→ What to do
Every record below should be repeated word for word, with the pictures left out.

--- START ---

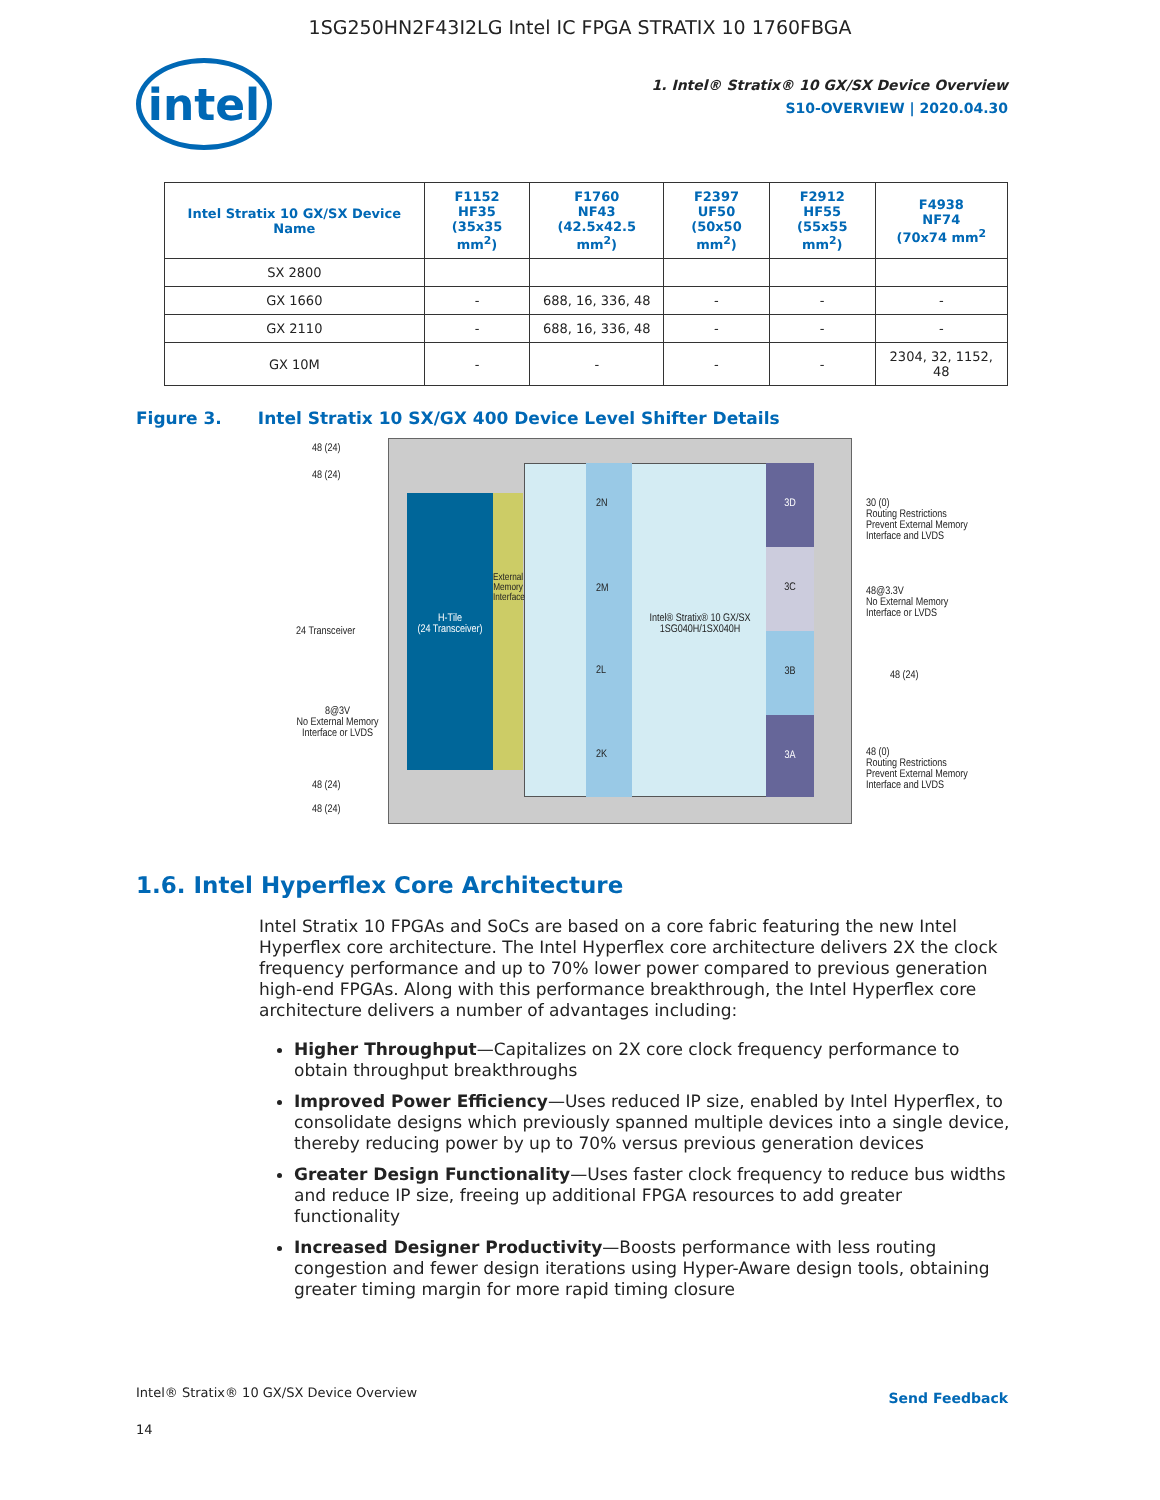1SG250HN2F43I2LG Intel IC FPGA STRATIX 10 1760FBGA
intel
1. Intel® Stratix® 10 GX/SX Device Overview
S10-OVERVIEW | 2020.04.30
| Intel Stratix 10 GX/SX Device Name | F1152 HF35 (35x35 mm<sup>2</sup>) | F1760 NF43 (42.5x42.5 mm<sup>2</sup>) | F2397 UF50 (50x50 mm<sup>2</sup>) | F2912 HF55 (55x55 mm<sup>2</sup>) | F4938 NF74 (70x74 mm<sup>2</sup> |
| --- | --- | --- | --- | --- | --- |
| SX 2800 | | | | | |
| GX 1660 | - | 688, 16, 336, 48 | - | - | - |
| GX 2110 | - | 688, 16, 336, 48 | - | - | - |
| GX 10M | - | - | - | - | 2304, 32, 1152, 48 |
Figure 3. Intel Stratix 10 SX/GX 400 Device Level Shifter Details
H-Tile
(24 Transceiver)
External Memory Interface
2N
2M
2L
2K
Intel® Stratix® 10 GX/SX 1SG040H/1SX040H
3D
3C
3B
3A
48 (24)
48 (24)
24 Transceiver
8@3V
No External Memory Interface or LVDS
48 (24)
48 (24)
30 (0)
Routing Restrictions
Prevent External Memory
Interface and LVDS
48@3.3V
No External Memory
Interface or LVDS
48 (24)
48 (0)
Routing Restrictions
Prevent External Memory
Interface and LVDS
1.6. Intel Hyperflex Core Architecture
Intel Stratix 10 FPGAs and SoCs are based on a core fabric featuring the new Intel Hyperflex core architecture. The Intel Hyperflex core architecture delivers 2X the clock frequency performance and up to 70% lower power compared to previous generation high-end FPGAs. Along with this performance breakthrough, the Intel Hyperflex core architecture delivers a number of advantages including:
Higher Throughput—Capitalizes on 2X core clock frequency performance to obtain throughput breakthroughs
Improved Power Efficiency—Uses reduced IP size, enabled by Intel Hyperflex, to consolidate designs which previously spanned multiple devices into a single device, thereby reducing power by up to 70% versus previous generation devices
Greater Design Functionality—Uses faster clock frequency to reduce bus widths and reduce IP size, freeing up additional FPGA resources to add greater functionality
Increased Designer Productivity—Boosts performance with less routing congestion and fewer design iterations using Hyper-Aware design tools, obtaining greater timing margin for more rapid timing closure
Intel® Stratix® 10 GX/SX Device Overview
Send Feedback
14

--- END ---

→ Task result
1SG250HN2F43I2LG Intel IC FPGA STRATIX 10 1760FBGA
intel
1. Intel® Stratix® 10 GX/SX Device Overview
S10-OVERVIEW | 2020.04.30
| Intel Stratix 10 GX/SX Device Name | F1152 HF35 (35x35 mm<sup>2</sup>) | F1760 NF43 (42.5x42.5 mm<sup>2</sup>) | F2397 UF50 (50x50 mm<sup>2</sup>) | F2912 HF55 (55x55 mm<sup>2</sup>) | F4938 NF74 (70x74 mm<sup>2</sup> |
| --- | --- | --- | --- | --- | --- |
| SX 2800 | | | | | |
| GX 1660 | - | 688, 16, 336, 48 | - | - | - |
| GX 2110 | - | 688, 16, 336, 48 | - | - | - |
| GX 10M | - | - | - | - | 2304, 32, 1152, 48 |
Figure 3. Intel Stratix 10 SX/GX 400 Device Level Shifter Details
H-Tile
(24 Transceiver)
External Memory Interface
2N
2M
2L
2K
Intel® Stratix® 10 GX/SX 1SG040H/1SX040H
3D
3C
3B
3A
48 (24)
48 (24)
24 Transceiver
8@3V
No External Memory Interface or LVDS
48 (24)
48 (24)
30 (0)
Routing Restrictions
Prevent External Memory
Interface and LVDS
48@3.3V
No External Memory
Interface or LVDS
48 (24)
48 (0)
Routing Restrictions
Prevent External Memory
Interface and LVDS
1.6. Intel Hyperflex Core Architecture
Intel Stratix 10 FPGAs and SoCs are based on a core fabric featuring the new Intel Hyperflex core architecture. The Intel Hyperflex core architecture delivers 2X the clock frequency performance and up to 70% lower power compared to previous generation high-end FPGAs. Along with this performance breakthrough, the Intel Hyperflex core architecture delivers a number of advantages including:
Higher Throughput—Capitalizes on 2X core clock frequency performance to obtain throughput breakthroughs
Improved Power Efficiency—Uses reduced IP size, enabled by Intel Hyperflex, to consolidate designs which previously spanned multiple devices into a single device, thereby reducing power by up to 70% versus previous generation devices
Greater Design Functionality—Uses faster clock frequency to reduce bus widths and reduce IP size, freeing up additional FPGA resources to add greater functionality
Increased Designer Productivity—Boosts performance with less routing congestion and fewer design iterations using Hyper-Aware design tools, obtaining greater timing margin for more rapid timing closure
Intel® Stratix® 10 GX/SX Device Overview
Send Feedback
14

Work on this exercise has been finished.